Die Demokratie verteidigen wollen

Bevor wir über eine Wehr- oder Ersatzpflicht von Frauen nachdenken, muss anderes geklärt werden.
Von Kurt Bereuter
neue-redaktion@neue.at
Wir dürfen im Falle der Ukraine nicht vergessen, es macht einen gravierenden Unterschied, wer der Gegner ist, gegen den ein Krieg verloren geht. Jedem geschichtlichen Laien ist klar, was es nach dem Zweiten Weltkrieg hieß, ob der Kriegsgewinner und die Besatzungsmacht einer der westlichen Alliierten waren, oder die Sowjetunion. Und im Falle der Ukraine wäre der Kriegsgewinner Russland unter Putin und seinen Vasallen, bis nach ganz unten in der militärischen Hierarchie.

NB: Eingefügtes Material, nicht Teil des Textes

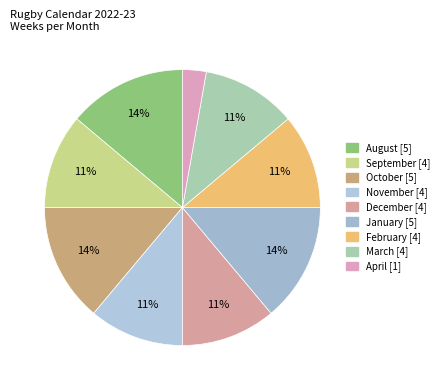

What percentage is the December slice, to the nearest percent?

11%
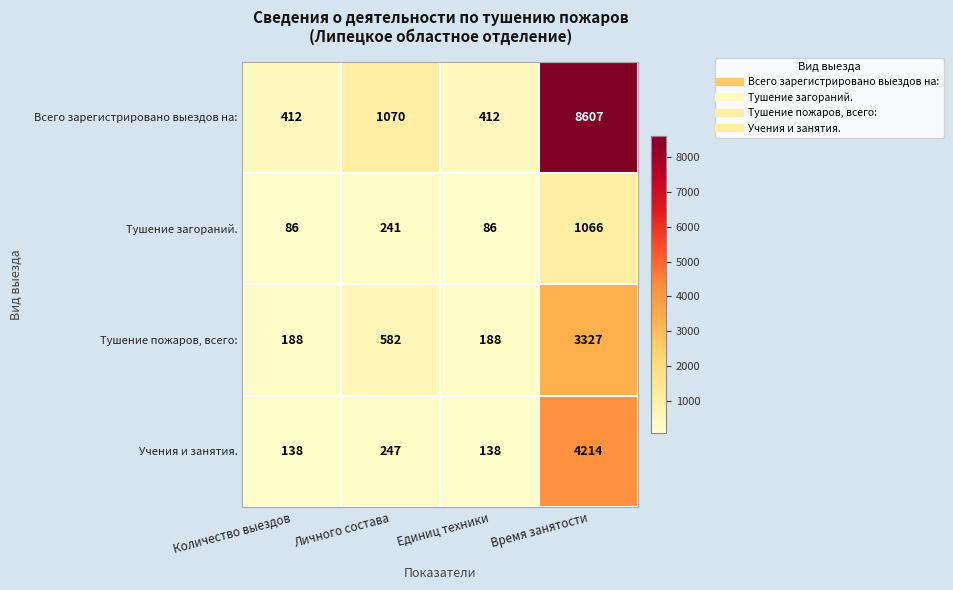

What is the total value across all series at Личного состава?

2140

Was das für die besiegte Ukraine bedeuten würde, muss wohl nicht ausgeführt werden. Dass das Leben unter der russischen Führung für die Ukraine den Verlust von Demokratie und Rechtsstaat in unserem westlichen Sinne bedeuten würde, ist offensichtlich und würde das Ende der Freiheit und Selbstbestimmung dieses Landes bedeuten.
Demokratien brauchen also eine Verteidigungsfähigkeit und vor allem auch eine Verteidigungsbereitschaft. Tatsächlich ist hier die Europäische Union gefordert, aber auch jede Nation für sich. Das verlangt nach mehr als einem Berufsheer oder einem Präsenzdienst mit einem Milizsystem im Hintergrund, beides mit oder ohne Frauen, und fängt viel früher an. Bei der geistigen Landesverteidigung, und die wurde über Jahrzehnte angesichts der überaus milden Bedrohungslage vernachlässigt. Ohne diese als Grundlage sind alle anderen Verteidigungsmaßnahmen auf Sand gebaut.
Nein, noch sollten wir nicht über die Wehrpflicht oder einer Ersatzpflicht für Frauen, besser Mädchen oder junge Frauen, debattieren, sondern uns fragen, wer wie verlässlich ein Teil einer umfassenden Landesverteidigung sein kann oder es werden kann – und vor allem, wie? „Putinversteher“ lassen wohl nicht nur die Ukraine fallen, sondern im Falle des Falles auch die demokratische Republik Österreich. Insofern kämpfen die ukrainischen Truppen tatsächlich auch für uns und unsere Werte mitsamt unserer Demokratie, auch wenn sie es (vorläufig) in ihrem Land und für ihr Land leisten. Darum sollten wir die Ukraine weiter unterstützen und uns selbst vorbereiten, unsere Demokratie verteidigen zu können und vor allem: sie verteidigen zu wollen.